Swiss Beatles Fan Club

5 novembre 2012


Yoko Ono et Sean Lennon en tête des artistes
opposés à la fracturation hydraulique


L'artiste japonaise Yoko Ono, veuve du chanteur et musicien des Beatles John Lennon, et leur fils Sean ont lancé, à New York, au mois d'août 2012, une campagne contre l'extraction de gaz naturel par fracturation hydraulique, dénonçant les risques d'une contamination de l'eau. « La ville pourrait être envahie d'eau contaminée. Il n'est pas juste que nos enfants ignorent cela », a déclaré Yoko Ono, 79 ans, lors d'une conférence de presse organisée pour présenter la campagne « Artistes contre la fracturation hydraulique ». Selon son fils Sean Lennon, présent à ses côtés, « il y a une campagne de désinformation assurant que le " fracking " est une alternative propre au charbon. Or le gaz extrait par fracturation hydraulique n'est pas écologique », affirme le musicien de 36 ans, pour qui protéger l'eau potable est fondamental.
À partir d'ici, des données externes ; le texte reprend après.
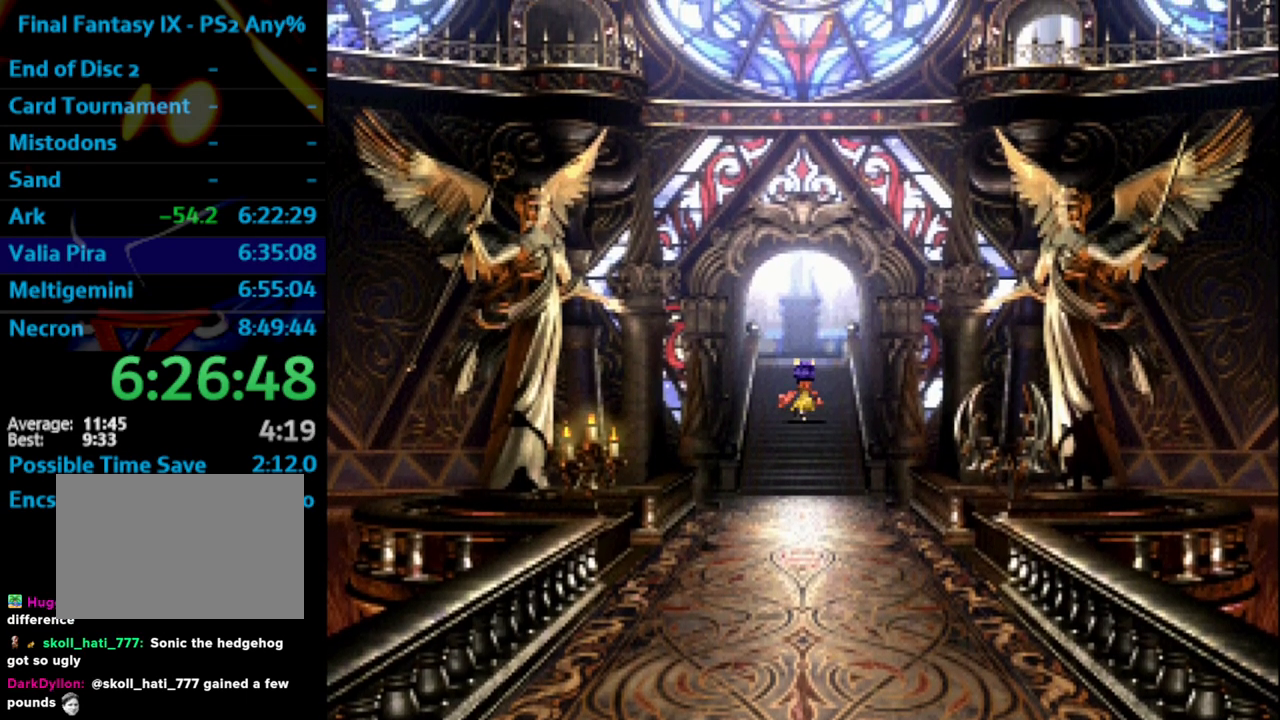
{"buttons": ["DPAD_UP"], "left_stick": "center", "right_stick": "center", "events": []}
Le lancement de cette initiative, soutenue entre autres par Lady Gaga, les anciens Beatles Paul McCartney et Ringo Starr, et l'écrivain Salman Rushdie, fait suite à l'annonce faite par le gouverneur de New York, Andrew Cuomo, d'autoriser la fracturation hydraulique dans son État. « Ce qui nous distingue, c’est que nous sommes écoutés par notre public », déclare Sean Lennon. Les artistes sont incités à parler des gaz de schiste à leurs fans, aussi bien sur scène que sur les réseaux sociaux. Yoko Ono, espère faire de l'État de New York un « beau modèle écologique ». Les artistes qui soutiennent la démarche sont libres de trouver leur moyen de lutter contre la fracturation hydraulique. « Quand les gens demandent " Qu’est-ce que je peux faire ? ", je leur dis " Soyez créatif ", explique Yoko Ono. Je pense à l’esprit, à l’intelligence, nous en avons. »

La fracturation hydraulique, déjà pratiquée dans de nombreux États américains, consiste à injecter à haute pression un mélange d'eau, de sable et de produits chimiques dans des roches à très grande profondeur afin d'en extraire le gaz. Les écologistes affirment que les produits chimiques injectés dans le sol peuvent contaminer les nappes phréatiques. Face à la préoccupation croissante sur le sujet, les États-Unis ont annoncé à la fin de l'année dernière que des normes nationales sur le rejet des eaux utilisées lors des fracturations seraient établies en 2014.